I realised quite early on that unless you have them on your side, slum development is not going to be possible. If you just want to do something cosmetic, it’s different. If you want to have a little clinic and just be this good doctor who sits there very day and examines 100 or 200 patients and then go home at the end of the day, that’s a different story. But if you really want to tackle the systemic causes of poverty; if you wasn’t to tackle poverty by going to the roots of it; if you want to work with politicians and with Government; if you want to address areas such as women’s rights, or water and sanitation, or slum housing, or any other radical areas, you cannot do it without the slum lords’ cooperation. They’ll just throw you out! So it was really necessary for me to have good relationships with them. I realised that early on.
My philosophy has always been that I must never reject a person. This is what the Bible has taught me; this is what my faith has taught me. I can reject their deeds, but I cannot reject them.

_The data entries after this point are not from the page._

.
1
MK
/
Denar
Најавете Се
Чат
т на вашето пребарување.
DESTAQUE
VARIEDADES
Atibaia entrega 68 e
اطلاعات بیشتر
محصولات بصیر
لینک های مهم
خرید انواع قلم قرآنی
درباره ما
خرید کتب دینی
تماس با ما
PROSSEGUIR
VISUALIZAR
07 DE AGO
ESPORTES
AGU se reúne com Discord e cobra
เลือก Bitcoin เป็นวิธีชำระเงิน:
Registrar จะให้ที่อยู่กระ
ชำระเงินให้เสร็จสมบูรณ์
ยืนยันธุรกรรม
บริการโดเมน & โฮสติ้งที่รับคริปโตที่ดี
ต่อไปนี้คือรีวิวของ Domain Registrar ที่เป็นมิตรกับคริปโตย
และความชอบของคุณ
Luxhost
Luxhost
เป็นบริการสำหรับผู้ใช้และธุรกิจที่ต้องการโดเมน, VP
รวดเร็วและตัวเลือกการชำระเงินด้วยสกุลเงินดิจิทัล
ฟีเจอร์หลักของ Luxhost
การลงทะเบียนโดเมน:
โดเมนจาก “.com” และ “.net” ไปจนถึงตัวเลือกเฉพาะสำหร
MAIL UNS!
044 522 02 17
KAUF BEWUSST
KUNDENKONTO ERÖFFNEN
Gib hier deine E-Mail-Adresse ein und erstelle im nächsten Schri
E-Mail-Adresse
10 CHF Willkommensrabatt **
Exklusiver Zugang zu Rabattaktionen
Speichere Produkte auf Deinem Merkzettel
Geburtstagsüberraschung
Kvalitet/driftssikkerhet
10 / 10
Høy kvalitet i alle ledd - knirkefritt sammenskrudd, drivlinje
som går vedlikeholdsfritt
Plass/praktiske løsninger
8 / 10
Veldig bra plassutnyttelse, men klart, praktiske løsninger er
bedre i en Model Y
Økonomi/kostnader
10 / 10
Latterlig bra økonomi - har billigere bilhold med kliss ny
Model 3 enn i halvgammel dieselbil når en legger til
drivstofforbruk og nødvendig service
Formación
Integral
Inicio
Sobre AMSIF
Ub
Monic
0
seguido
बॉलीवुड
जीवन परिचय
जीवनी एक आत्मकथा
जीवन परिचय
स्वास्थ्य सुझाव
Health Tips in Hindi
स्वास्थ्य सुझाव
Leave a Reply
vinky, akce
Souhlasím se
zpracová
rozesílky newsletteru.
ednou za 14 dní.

They’ve all been created in God’s image, and I believe that they’re a product of their past circumstances and their past life. And therefore, whatever they are today is because of that. And therefore I have always had the approach that even if I confront them or challenge them for something wrong that they’re doing, it must be in the context of a relationship that exists. Because if there’s no relationship, then their defences will go up. And then they’re never going to listen to you.
And so I thought, first things first. First thing is acceptance; they must realise that I’m not here to reject them or pass judgement on their actions. So I’d eat, drink, have tea with them, talk to them, sit down with them, befriend them… whenever meetings were held for the benefit of the community I would invite them over.
Gradually I began to win over many of these slum lords and we became good friends. They began to realise that I wasn’t really directly a threat to them, and I was willing to work alongside them. 21 years down the line I have many, many friends among the slum lords… and a lot of them have actually lost their power completely!
The reason for that is that the women have been empowered by my work. Just with the passage of time, I don’t think the slum lords realised what was happening. But the erosion of their powers has happened because of the empowerment of the women. The balance has tilted in the other direction. Nowadays, the slum lord is really no longer that much of a necessity because the people themselves are so empowered. He’s basically out of business!
How many slum areas in Delhi does Asha operate in?
We work in 50 slums. There are roughly 3.5 million slum dwellers in the city, and we work with about 350,000 – 10% of Delhi’s slum population. The slums we work in are scattered all over the city.
i heard a programe on ABC Radio Australia today about asha charity in India
I have looked in Wikipedia and also did a Goodle search and found you among several other sites
can i have your consent to put this Asha article on my Aussieworldpolitics.com website, to give the organiseation more publicity
teddybear
By all means! Go ahead – and thanks for asking!